31 July 2013
A friend of mine from college arrived in Venice yesterday. We immediately began trading stories and experiences. At one point he sheepishly inquired, “So what exactly is the Venice Biennale?” I laughed in dismay as I explained that I have been in Venice for two months and still can’t put my finger on what a Venice Biennale is.
I came to Venice with two extremes of what the Venice Biennale could be. In my mind, at its best, the Biennale would be a way to solve all the world’s problems, or at least point in those directions, by defining a new mode of communication outside of the usual rhetoric.
I saw this in Danae, the Russian pavilion, where the evocation of myth creates a new relational language. While one might be thinking of money, corruption, and greed in relation to Russia, it only lasts a minute before you start thinking about the world. Myth allowed for an unconscious transfer of the universal to the particular, a freedom not afforded in some other pavilions.
Welcome to Iraq, surprised me by how it managed to dislodge a concept of Iraqi-ness from the political turmoil on the home front. Taking the home as the point of departure, the pavilion opens a different way of relating to Iraq through the universal understanding of “home.” It breathes life into the discourse of Iraq, a space dominated and vigilantly occupied by politicians and the media.
At the other end of my imagined continuum, the Biennale at its worst would be another transnational superstructure whose players are an elite milieu of cultural heavy hitters. The art would become a manifestation of internal, self-referential art-world politics, and of the geopolitical climate of the world. The art would be a mirror for the world’s problems; it would at once be politics and a metaphor for politics.
Unfortunately, this is what I saw more of. The opening days, reserved for VIP’s, press, and other notables, seemed like the art world equivalent of an electro music festival. Swarms of cool artsy looking folk pavilion hopped around Venice. Cigarettes, coffee, and the occasional meal seemed to provide endless doses of energy to combat the late night hangover from previous evening’s yacht-scapades.
Many pavilions took the biennale as a teaching moment about the home culture. There were the self-orientalizing pavilions like Bahrain and Indonesia where cultural tropes masqueraded as “art”. These pavilions did nothing short of begging the viewer to indulge in the voyeuristic position of power as they made fetishes of themselves.
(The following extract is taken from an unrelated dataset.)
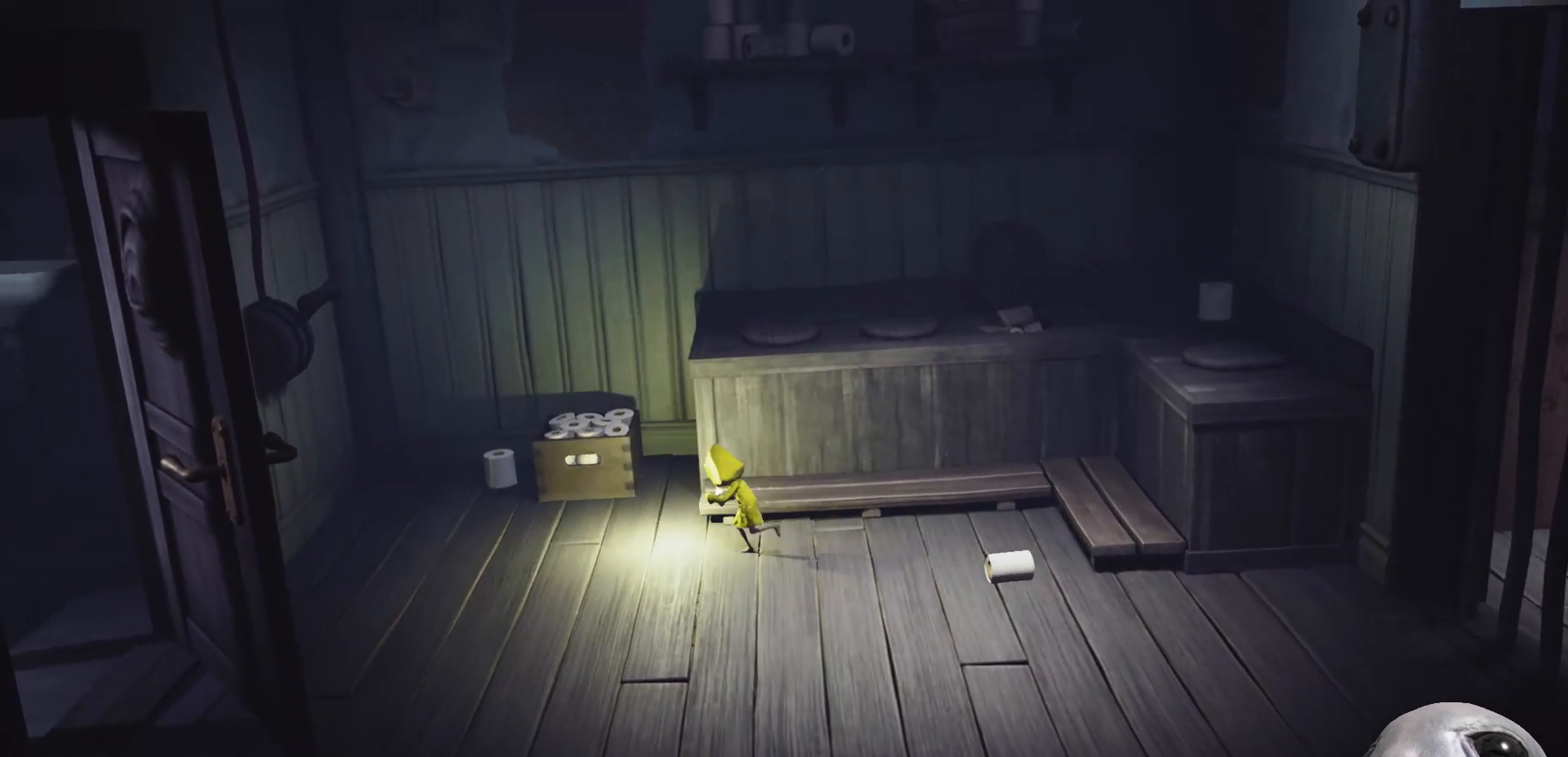
{"buttons": ["X"], "left_stick": "up-left", "right_stick": "center", "events": [[217, "left_stick", "up-left"]]}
Honestly, I have no idea what Germany was doing. For some reason commissioning artists from different countries to show that making art in Germany is, “characterized by many layers of international cooperation” seems like a pretty weak thesis. I feel like I am standing in some kind of ruse, an Ai Weiwei smoke screen. I mean I hear Berlin is heaven for hipsters hailing from all corners of the world, but really?
China’s Transfiguration does its usual thing of massive amounts of massive works where the viewer gets stuck on the connection between the quantity, craft, and China’s labor force.
But, I must say, the pavilions that left me ambivalent and irritated were Romania and Chile. Both took the opportunity of participating in the biennale as a moment for a critique of the biennale, classic maneuver. Jaar’s Giardini rising from murky waters and the enacting of the history of the biennale from Romania formed a closed circuit of discourse.
Well, we get it, nationalism is a problematic issue, and why still have a biennale formatted like a UN Conference or FIFA World Cup where its structure rides on the very “borders” it is supposedly trying to break down (the nation). However, Chile and Romania only ask that question on a perpetual loop without any possible solutions.
My answer to my friend’s question remains that I really don’t know. All I know is that I wanted to see and feel something radical. I found the radical in the most unexpected places like the Palazzo Enciclopedico and When Attitudes Become Form.
But with respects to the national pavilions, the format of nations has too much political smog and conceptual hufflepuff, it is too steeped in a particular history and particular generation of thinking that tastes bitterly of delusion. The format of nations outfitting themselves with artwork like arms or jerseys just ends up looking like a silicone, botox-ed out woman trying to stay relevant.
Framing art within the structure of a nation completely negates one of the coolest things happening contemporarily which is how borders are actually irrelevant, those hanging on to it seem to be those holding the purse strings. The Venice Biennale seems to be in a kind of midcentury crisis.